Dad nods. “You’re busy, honey,” he says. “She doesn’t want to bother you. You’re not always easy for her to get on the phone.” Then: “How was seeing him?”
I think about it. “Fine,” I say. “Strange. I think the last time I saw him was five years ago.”
“Before Leo.”
I nod.
“He’s a nice guy,” Dad says carefully. “But he wasn’t the one for you.”
“Is that what he is?” I say. “Nice?”
Dad laughs lightly, and I feel us exhale into the space between us, the ease that has just always been there. Dad was the one who I could go to, the one who wouldn’t punish me if I screwed up on an exam, or stole a vodka bottle from the liquor cabinet. Dad was always able to see the context in whatever I had done. He was never hard-lined, always inquisitive. He was the first person I told after Stone and I had sex for the very first time.
“It’s better to think of old loves as nice,” he says. “Keeps you out of the muck. If someone is an asshole, well—that’s fire. Fire is alive, you get me?”
I do. Stone was never an asshole. But then again, nice is not how I’d describe our relationship, not exactly.
“Things work out,” I say. “I’d never have Leo.”
“That’s right.”
I look out over the water. The seafoam appears iridescent against the black sky. It feels like we are both waiting for me to say it, and so I do.
“But Stone was there, you know?”
He witnessed our history. He was there for so much of my becoming.
Dad knows about his car accident. My mother told him. I don’t know how the conversation went, because I wasn’t there—I just know that one day my mother and Sylvia and I had a secret, and the next all four of us did. My father, by all accounts, believed her immediately. Not just because he loves her—although I suspected that was most of it—but because, as he put it, it seemed to explain a lot about her nature, why she had become so drawn and anxious.
It connected them more deeply, deeper than they had been before. I’ve heard only children sometimes say that they feel a part of their parents’ marriage. That there is no “us” and “them” but instead just “we.” That there is no separation between a marriage and a family when there is only one child.

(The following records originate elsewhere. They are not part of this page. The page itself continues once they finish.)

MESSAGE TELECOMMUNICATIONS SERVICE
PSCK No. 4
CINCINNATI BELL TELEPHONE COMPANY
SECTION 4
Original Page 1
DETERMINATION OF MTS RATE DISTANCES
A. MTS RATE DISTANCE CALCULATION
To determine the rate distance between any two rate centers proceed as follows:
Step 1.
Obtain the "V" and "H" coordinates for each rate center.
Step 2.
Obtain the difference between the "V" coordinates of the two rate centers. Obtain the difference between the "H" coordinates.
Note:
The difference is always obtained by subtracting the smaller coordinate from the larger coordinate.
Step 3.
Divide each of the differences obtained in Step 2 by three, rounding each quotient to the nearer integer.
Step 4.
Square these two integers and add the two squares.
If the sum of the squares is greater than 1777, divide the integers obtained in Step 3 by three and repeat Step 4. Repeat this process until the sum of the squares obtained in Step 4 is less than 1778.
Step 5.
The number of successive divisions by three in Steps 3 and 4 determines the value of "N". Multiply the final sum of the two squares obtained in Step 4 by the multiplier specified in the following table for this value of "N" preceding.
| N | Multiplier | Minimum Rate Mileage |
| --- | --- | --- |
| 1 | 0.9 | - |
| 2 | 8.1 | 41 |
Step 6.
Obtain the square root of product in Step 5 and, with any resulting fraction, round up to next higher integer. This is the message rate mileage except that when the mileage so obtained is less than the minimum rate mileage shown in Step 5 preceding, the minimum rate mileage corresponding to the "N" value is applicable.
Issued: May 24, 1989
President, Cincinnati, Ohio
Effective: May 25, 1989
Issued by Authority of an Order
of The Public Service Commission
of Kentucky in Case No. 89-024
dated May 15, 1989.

But I always felt like a little bit of an outsider to my parents’ marriage. I suspected my dad was my mom’s priority, and I didn’t resent it, exactly, but I didn’t like it, either. And after the accident it went from suspected to obvious. To fact. My mom orbited around him—the man she loved, the man she had saved, the man she’d do anything to protect. And so I started to protect him, too.
I hear my phone ringing, a soft hum from inside. It jolts me out of the moment.
“Go,” Dad says. “I’ll close up.”
I kiss him on the cheek and head inside. Leo is calling.
“Baby!” he says. His voice rings through the phone loud and clear and happy. “How’s it going out there?”
“Good. Dad and I are just having some wine outside. How are you?”
I toss some paisley pillows on the floor and sink down into the old leather couch.
“What did Sylvia make?” he asks.
“Pasta,” I say. “Among other things.”
“Shabbat spaghetti?” His voice gets farther away and then comes back again.
I hear a door slam.
“Save me some of those leftovers.”
Dad turns around and waves through the glass. I wave back and mouthLeoto him. He gives me a thumbs-up.
“So tell me how it went,” I say into the phone.